# Requirement:
Work through the lines of the material below, note those with the word "pinky", and give their number, nothing else.

# Exercise materials:
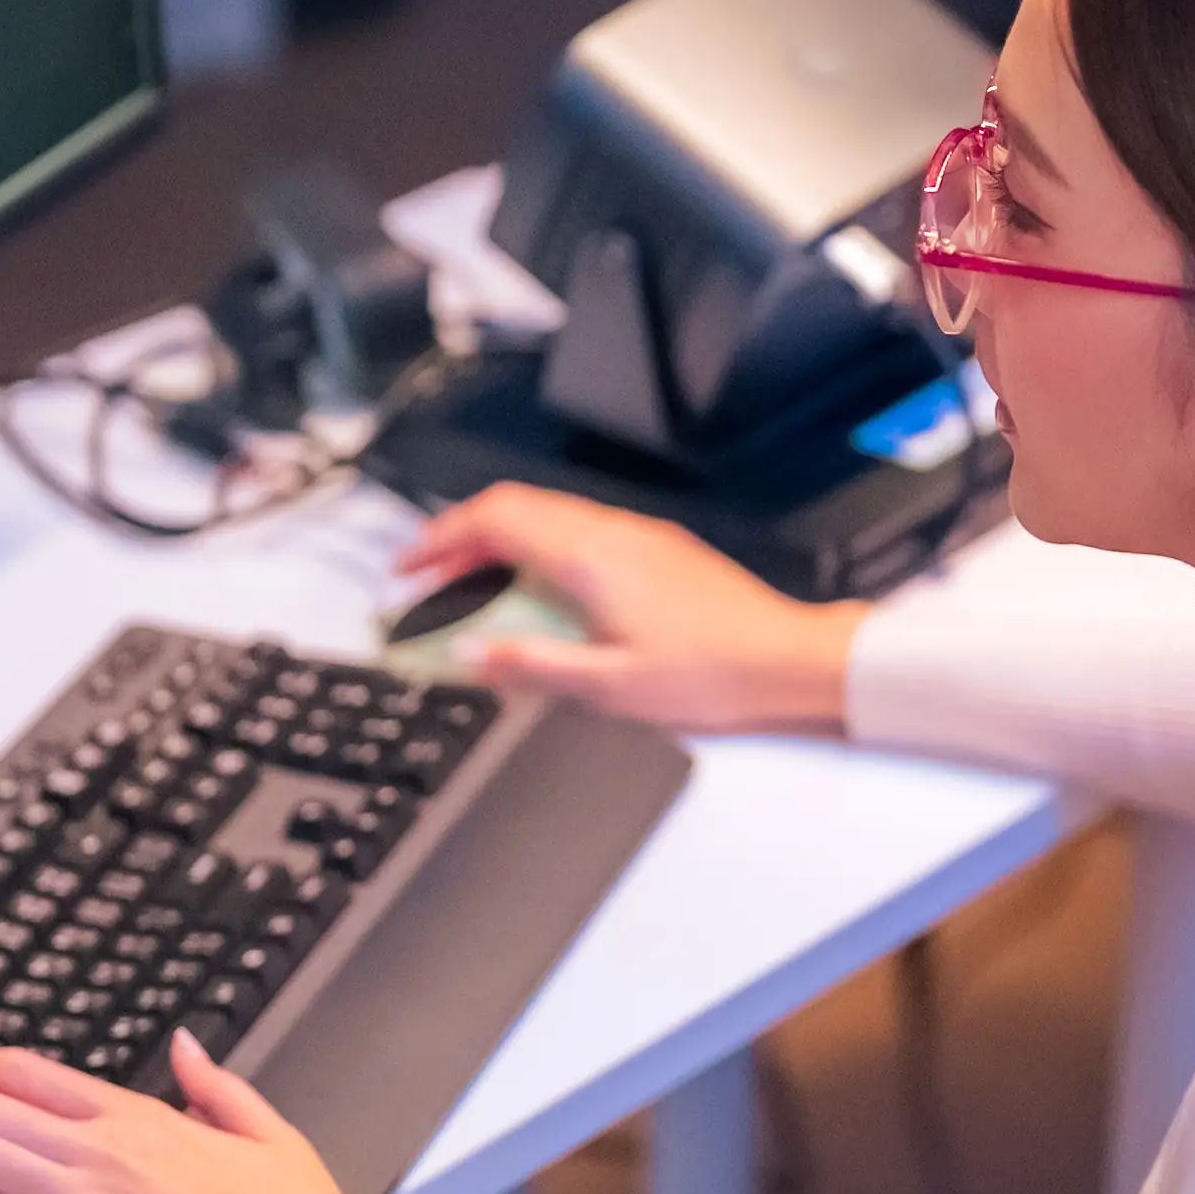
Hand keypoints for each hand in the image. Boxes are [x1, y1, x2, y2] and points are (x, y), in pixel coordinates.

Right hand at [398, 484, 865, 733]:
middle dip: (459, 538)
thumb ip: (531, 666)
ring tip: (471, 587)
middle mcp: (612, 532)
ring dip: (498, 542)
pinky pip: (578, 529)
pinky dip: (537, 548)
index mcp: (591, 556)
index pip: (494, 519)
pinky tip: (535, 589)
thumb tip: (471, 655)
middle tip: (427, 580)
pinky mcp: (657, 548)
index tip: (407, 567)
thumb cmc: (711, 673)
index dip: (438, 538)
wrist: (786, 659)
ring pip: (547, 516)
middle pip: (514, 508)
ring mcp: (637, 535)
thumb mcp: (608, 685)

# Solution for this problem:
4